__Records to use__
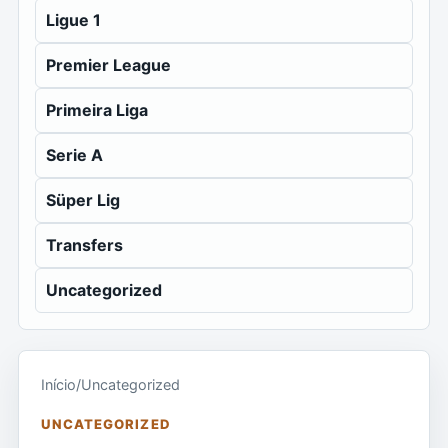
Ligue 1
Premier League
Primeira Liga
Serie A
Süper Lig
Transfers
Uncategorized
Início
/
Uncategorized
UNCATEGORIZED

--

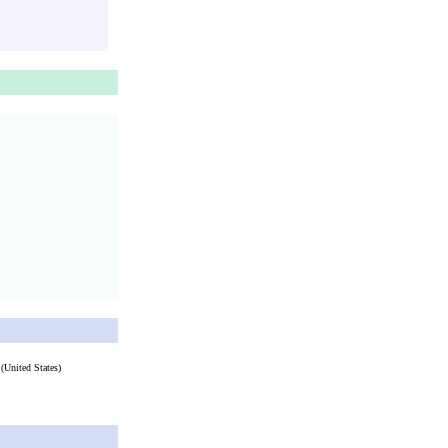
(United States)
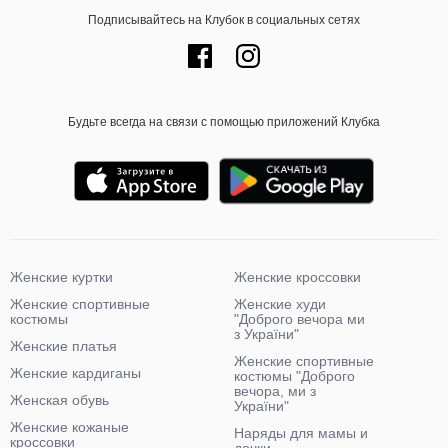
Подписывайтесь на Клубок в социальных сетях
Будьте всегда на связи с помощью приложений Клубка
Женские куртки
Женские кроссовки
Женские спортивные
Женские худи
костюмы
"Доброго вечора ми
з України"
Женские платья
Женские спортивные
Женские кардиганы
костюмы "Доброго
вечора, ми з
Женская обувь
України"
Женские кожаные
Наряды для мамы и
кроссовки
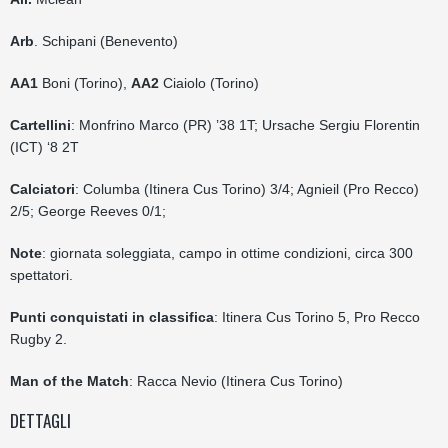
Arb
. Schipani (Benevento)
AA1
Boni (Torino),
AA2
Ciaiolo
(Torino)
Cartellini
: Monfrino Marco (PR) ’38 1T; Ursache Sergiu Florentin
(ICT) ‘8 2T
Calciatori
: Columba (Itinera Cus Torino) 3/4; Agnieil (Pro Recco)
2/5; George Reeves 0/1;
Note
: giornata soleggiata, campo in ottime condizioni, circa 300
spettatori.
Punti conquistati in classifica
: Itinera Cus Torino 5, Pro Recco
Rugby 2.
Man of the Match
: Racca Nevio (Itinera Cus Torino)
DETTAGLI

__What you should do__
Wherever "Женские" occurs in the records above, copy the line it sits in.

__Task result__
Женские куртки
Женские кроссовки
Женские спортивные
Женские худи
Женские платья
Женские спортивные
Женские кардиганы
Женские кожаные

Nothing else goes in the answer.